One of the biggest challenges organizations face when it comes to their analytics efforts is adoption. In fact, our 2015 State of Self-Service BI Report revealed that adoption of self-service analytics has remained stagnant at only 22% for the past two years. In a world that is largely driven by technology and data, this is a difficult stat to grasp. So how can BI and analytics be a top priority for most competitive businesses, yet the adoption of these tools remains so low?
The more important question is: how can we fix this?
The answer lies in embedded analytics: the integration of analytic content and capabilities within applications.
When your analytics apps and business process apps (e.g. CRM apps, Finance apps, etc.) are separate interfaces, users are forced to switch between multiple applications to derive insights and take action. On the other hand, embedding analytics puts intelligence inside the applications people use every day – improving the analytics experience and allowing users to be more productive by combining insight and action in the same application.

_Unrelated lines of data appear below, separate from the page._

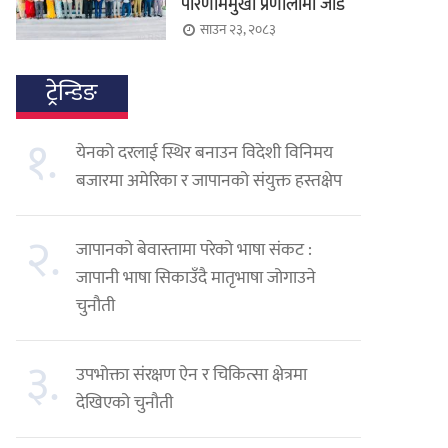
परिणाममुखी प्रणालीमा जोड
साउन २३, २०८३
ट्रेन्डिङ
१.
येनको दरलाई स्थिर बनाउन विदेशी विनिमय
बजारमा अमेरिका र जापानको संयुक्त हस्तक्षेप
२.
जापानको बेवास्तामा परेको भाषा संकट :
जापानी भाषा सिकाउँदै मातृभाषा जोगाउने
चुनौती
३.
उपभोक्ता संरक्षण ऐन र चिकित्सा क्षेत्रमा
देखिएको चुनौती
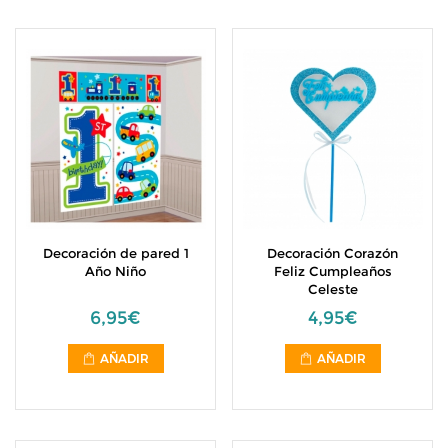
Decoración de pared 1
Decoración Corazón
Año Niño
Feliz Cumpleaños
Celeste
6,95€
4,95€
AÑADIR
AÑADIR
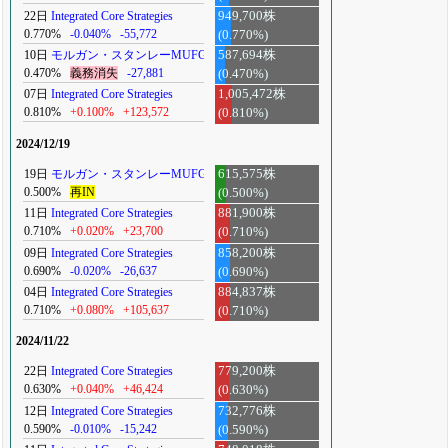
22日
Integrated Core Strategies
949,700株
0.770%
-0.040%
-55,772
(0.770%)
10日
モルガン・スタンレーMUFG
587,694株
0.470%
義務消失
-27,881
(0.470%)
07日
Integrated Core Strategies
1,005,472株
0.810%
+0.100%
+123,572
(0.810%)
2024/12/19
19日
モルガン・スタンレーMUFG
615,575株
0.500%
再IN
(0.500%)
11日
Integrated Core Strategies
881,900株
0.710%
+0.020%
+23,700
(0.710%)
09日
Integrated Core Strategies
858,200株
0.690%
-0.020%
-26,637
(0.690%)
04日
Integrated Core Strategies
884,837株
0.710%
+0.080%
+105,637
(0.710%)
2024/11/22
22日
Integrated Core Strategies
779,200株
0.630%
+0.040%
+46,424
(0.630%)
12日
Integrated Core Strategies
732,776株
0.590%
-0.010%
-15,242
(0.590%)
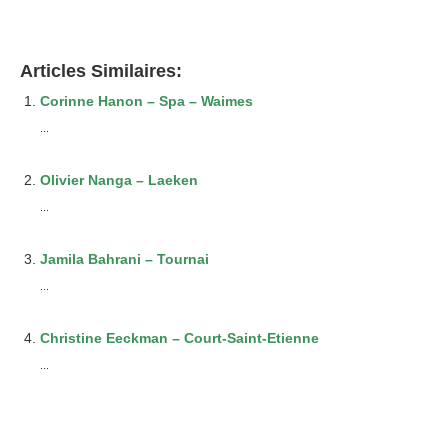
Articles Similaires:
Corinne Hanon – Spa – Waimes
...
Olivier Nanga – Laeken
...
Jamila Bahrani – Tournai
...
Christine Eeckman – Court-Saint-Etienne
...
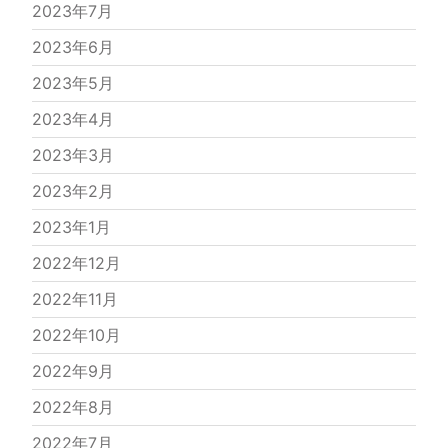
2023年7月
2023年6月
2023年5月
2023年4月
2023年3月
2023年2月
2023年1月
2022年12月
2022年11月
2022年10月
2022年9月
2022年8月
2022年7月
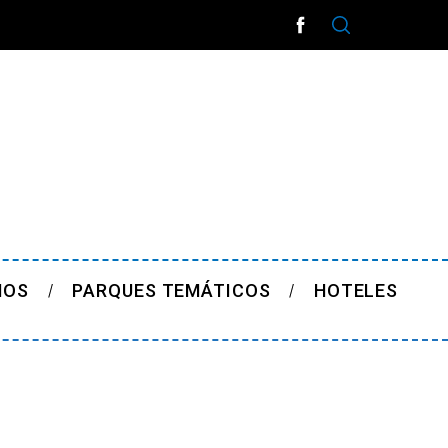
ÑOS
PARQUES TEMÁTICOS
HOTELES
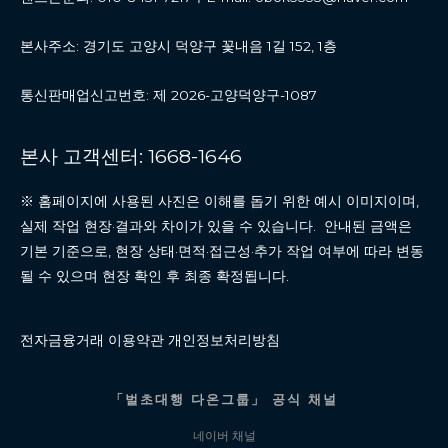
본사주소: 경기도 고양시 덕양구 꽃내음 1길 152, 1층
통신판매업신고번호: 제 2026-고양덕양구-1087
본사 고객센터: 1668-1646
※ 홈페이지에 사용된 사진은 이해를 돕기 위한 예시 이미지이며,
실제 작업 현장·결과와 차이가 있을 수 있습니다. 안내된 금액은
기본 기준으로, 현장 상태·면적·접근성·추가 작업 여부에 따라 변동
될 수 있으며 현장 확인 후 최종 확정됩니다.
전자금융거래 이용약관 개인정보처리방침
「벌초대행 다온그룹」 공식 채널
네이버 채널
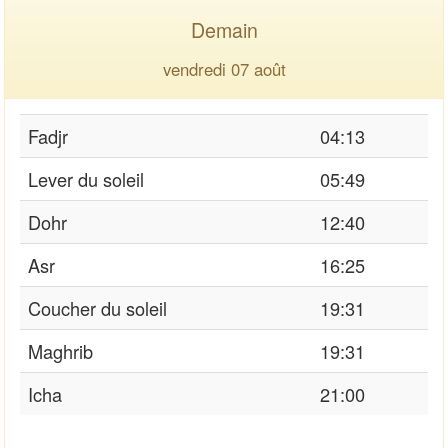
Demain
vendredi 07 août
Fadjr
04:13
Lever du soleil
05:49
Dohr
12:40
Asr
16:25
Coucher du soleil
19:31
Maghrib
19:31
Icha
21:00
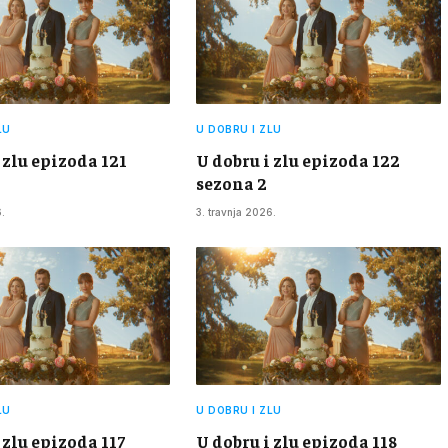
LU
U DOBRU I ZLU
 zlu epizoda 121
U dobru i zlu epizoda 122
sezona 2
.
3. travnja 2026.
LU
U DOBRU I ZLU
 zlu epizoda 117
U dobru i zlu epizoda 118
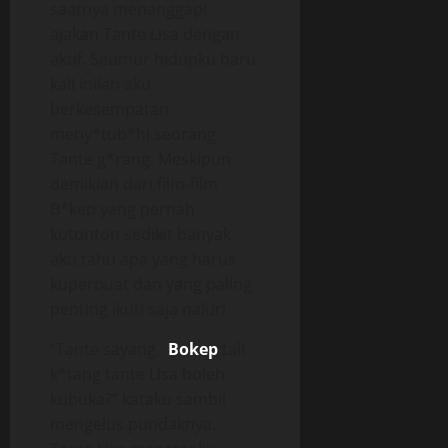
saatnya menanggapi
ajakan Tante Lisa dengan
aktif. Seumur hidupku baru
kali inilah aku
berkesempatan
meny*tub*hi seorang
Tante g*rang. Meskipun
demikian dari film-film
B*kep yang pernah
kutonton sedikit banyak
aku tahu apa yang harus
kuperbuat dan yang paling
penting ikuti saja naluri
“Tante sayang,
Bokep
tali
k*tang tante Lisa boleh
kubuka?” kataku sambil
mengelus pundaknya.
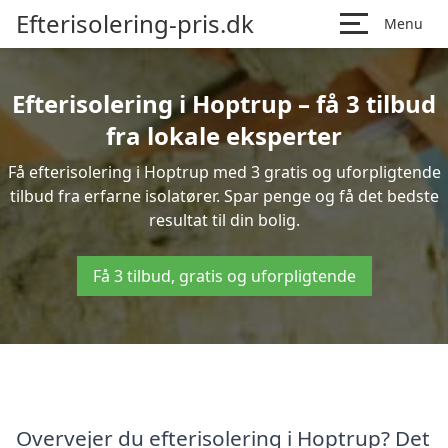
Efterisolering-pris.dk
Menu
Efterisolering i Hoptrup – få 3 tilbud
fra lokale eksperter
Få efterisolering i Hoptrup med 3 gratis og uforpligtende
tilbud fra erfarne isolatører. Spar penge og få det bedste
resultat til din bolig.
Få 3 tilbud, gratis og uforpligtende
Overvejer du efterisolering i Hoptrup? Det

Take Amazon, Kayak, and the increasingly popular FitBit, for example. Each has successfully combined a useful service with analytics: Amazon offers product ratings, reviews, and suggestions to online shoppers, Kayak presents its customers with an assortment of relevant flight data to aid in their decision, and Fitbit performs a detailed analysis of physical performance. All three of these companies effectively provide customers with actionable insight – within a single application. By embedding analytics within the actual application, users are able to take advantage of analytics without having to go out of their way to do so (some people may not even realize they are being fed data to make an analytical decision). Moreover, they are more likely to use these tools over others that don’t provide the same sort of analytical insight.
The overarching theme of embedded analytics (if you haven’t figure it out already) is that it makes analyzing data a part of the users’ workflow. We’ll never see growth in analytics adoption if users are required to leave an application in order to gain insights from their data. The key to solving this BI adoption problem is to leverage embedded analytics, ultimately empowering users to be as educated as possible when making a business decision.